[Stored items]
***
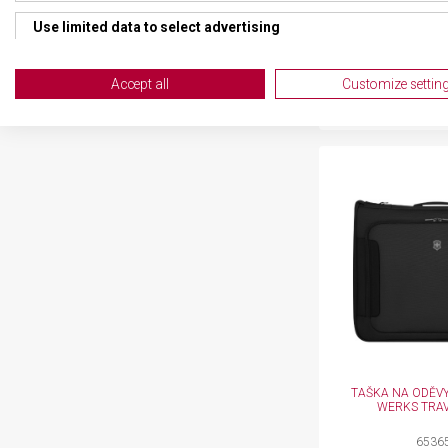
TRAVELER 7.
Use limited data to select advertising
6536
Skladem na 
Create profiles for personalised advertising
Aktov
Accept all
Customize settin
7 790
Use profiles to select personalised advertising
Create profiles to personalise content
Use profiles to select personalised content
Measure advertising performance
Measure content performance
Understand audiences through statistics or combinations of da
Develop and improve services
TAŠKA NA ODĚVY
Use limited data to select content
WERKS TRAV
IAB Special Features:
6536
***
- Exercise directions:
Could you return every line from the entries above in which the string "Measure" occurs?

- Response below:
Measure advertising performance
Measure content performance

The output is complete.